═══ STORED ROWS ═══

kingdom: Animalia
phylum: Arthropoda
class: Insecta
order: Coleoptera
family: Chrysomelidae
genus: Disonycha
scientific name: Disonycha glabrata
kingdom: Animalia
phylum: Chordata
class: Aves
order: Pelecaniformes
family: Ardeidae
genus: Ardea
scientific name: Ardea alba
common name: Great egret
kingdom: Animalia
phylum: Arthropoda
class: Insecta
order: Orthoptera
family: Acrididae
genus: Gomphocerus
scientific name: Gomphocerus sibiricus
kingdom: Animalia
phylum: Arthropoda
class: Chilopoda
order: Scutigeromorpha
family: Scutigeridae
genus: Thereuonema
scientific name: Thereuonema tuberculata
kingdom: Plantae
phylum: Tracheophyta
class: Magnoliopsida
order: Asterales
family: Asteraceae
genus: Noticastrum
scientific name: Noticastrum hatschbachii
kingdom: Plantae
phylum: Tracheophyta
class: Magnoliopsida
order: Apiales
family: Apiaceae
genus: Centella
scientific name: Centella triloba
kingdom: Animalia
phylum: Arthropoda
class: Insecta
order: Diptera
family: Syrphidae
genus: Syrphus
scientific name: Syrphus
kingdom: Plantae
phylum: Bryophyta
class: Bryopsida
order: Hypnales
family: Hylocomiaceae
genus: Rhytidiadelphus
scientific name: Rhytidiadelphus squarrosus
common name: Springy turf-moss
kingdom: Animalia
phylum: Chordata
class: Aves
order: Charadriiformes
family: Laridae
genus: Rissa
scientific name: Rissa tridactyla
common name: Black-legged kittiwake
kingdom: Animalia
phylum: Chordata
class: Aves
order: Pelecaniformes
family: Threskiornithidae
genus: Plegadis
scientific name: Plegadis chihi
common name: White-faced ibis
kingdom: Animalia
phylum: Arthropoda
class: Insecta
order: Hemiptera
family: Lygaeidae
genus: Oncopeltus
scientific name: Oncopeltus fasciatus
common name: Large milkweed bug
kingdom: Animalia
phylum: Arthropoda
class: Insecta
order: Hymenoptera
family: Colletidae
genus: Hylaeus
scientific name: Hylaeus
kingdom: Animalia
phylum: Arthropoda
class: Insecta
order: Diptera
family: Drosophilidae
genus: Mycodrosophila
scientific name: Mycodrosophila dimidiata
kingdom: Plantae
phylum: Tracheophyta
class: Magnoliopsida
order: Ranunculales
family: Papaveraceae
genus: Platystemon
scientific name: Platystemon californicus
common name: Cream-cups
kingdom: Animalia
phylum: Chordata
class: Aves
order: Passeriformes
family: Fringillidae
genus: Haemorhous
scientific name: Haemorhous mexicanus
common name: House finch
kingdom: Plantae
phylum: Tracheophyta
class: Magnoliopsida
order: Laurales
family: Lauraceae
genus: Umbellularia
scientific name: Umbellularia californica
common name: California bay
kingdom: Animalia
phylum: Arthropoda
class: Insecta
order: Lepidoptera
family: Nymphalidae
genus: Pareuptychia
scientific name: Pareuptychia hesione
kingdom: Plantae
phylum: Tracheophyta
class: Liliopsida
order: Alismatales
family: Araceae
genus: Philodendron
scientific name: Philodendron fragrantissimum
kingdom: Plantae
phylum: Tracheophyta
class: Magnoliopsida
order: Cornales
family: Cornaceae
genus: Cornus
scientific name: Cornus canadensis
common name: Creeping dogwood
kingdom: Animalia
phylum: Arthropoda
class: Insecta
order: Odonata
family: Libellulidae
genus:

═══

TASK -
Reproduce every line of the data above verbatim, keeping the original order and wording.

RESPONSE TO THE TASK -
kingdom: Animalia
phylum: Arthropoda
class: Insecta
order: Coleoptera
family: Chrysomelidae
genus: Disonycha
scientific name: Disonycha glabrata
kingdom: Animalia
phylum: Chordata
class: Aves
order: Pelecaniformes
family: Ardeidae
genus: Ardea
scientific name: Ardea alba
common name: Great egret
kingdom: Animalia
phylum: Arthropoda
class: Insecta
order: Orthoptera
family: Acrididae
genus: Gomphocerus
scientific name: Gomphocerus sibiricus
kingdom: Animalia
phylum: Arthropoda
class: Chilopoda
order: Scutigeromorpha
family: Scutigeridae
genus: Thereuonema
scientific name: Thereuonema tuberculata
kingdom: Plantae
phylum: Tracheophyta
class: Magnoliopsida
order: Asterales
family: Asteraceae
genus: Noticastrum
scientific name: Noticastrum hatschbachii
kingdom: Plantae
phylum: Tracheophyta
class: Magnoliopsida
order: Apiales
family: Apiaceae
genus: Centella
scientific name: Centella triloba
kingdom: Animalia
phylum: Arthropoda
class: Insecta
order: Diptera
family: Syrphidae
genus: Syrphus
scientific name: Syrphus
kingdom: Plantae
phylum: Bryophyta
class: Bryopsida
order: Hypnales
family: Hylocomiaceae
genus: Rhytidiadelphus
scientific name: Rhytidiadelphus squarrosus
common name: Springy turf-moss
kingdom: Animalia
phylum: Chordata
class: Aves
order: Charadriiformes
family: Laridae
genus: Rissa
scientific name: Rissa tridactyla
common name: Black-legged kittiwake
kingdom: Animalia
phylum: Chordata
class: Aves
order: Pelecaniformes
family: Threskiornithidae
genus: Plegadis
scientific name: Plegadis chihi
common name: White-faced ibis
kingdom: Animalia
phylum: Arthropoda
class: Insecta
order: Hemiptera
family: Lygaeidae
genus: Oncopeltus
scientific name: Oncopeltus fasciatus
common name: Large milkweed bug
kingdom: Animalia
phylum: Arthropoda
class: Insecta
order: Hymenoptera
family: Colletidae
genus: Hylaeus
scientific name: Hylaeus
kingdom: Animalia
phylum: Arthropoda
class: Insecta
order: Diptera
family: Drosophilidae
genus: Mycodrosophila
scientific name: Mycodrosophila dimidiata
kingdom: Plantae
phylum: Tracheophyta
class: Magnoliopsida
order: Ranunculales
family: Papaveraceae
genus: Platystemon
scientific name: Platystemon californicus
common name: Cream-cups
kingdom: Animalia
phylum: Chordata
class: Aves
order: Passeriformes
family: Fringillidae
genus: Haemorhous
scientific name: Haemorhous mexicanus
common name: House finch
kingdom: Plantae
phylum: Tracheophyta
class: Magnoliopsida
order: Laurales
family: Lauraceae
genus: Umbellularia
scientific name: Umbellularia californica
common name: California bay
kingdom: Animalia
phylum: Arthropoda
class: Insecta
order: Lepidoptera
family: Nymphalidae
genus: Pareuptychia
scientific name: Pareuptychia hesione
kingdom: Plantae
phylum: Tracheophyta
class: Liliopsida
order: Alismatales
family: Araceae
genus: Philodendron
scientific name: Philodendron fragrantissimum
kingdom: Plantae
phylum: Tracheophyta
class: Magnoliopsida
order: Cornales
family: Cornaceae
genus: Cornus
scientific name: Cornus canadensis
common name: Creeping dogwood
kingdom: Animalia
phylum: Arthropoda
class: Insecta
order: Odonata
family: Libellulidae
genus:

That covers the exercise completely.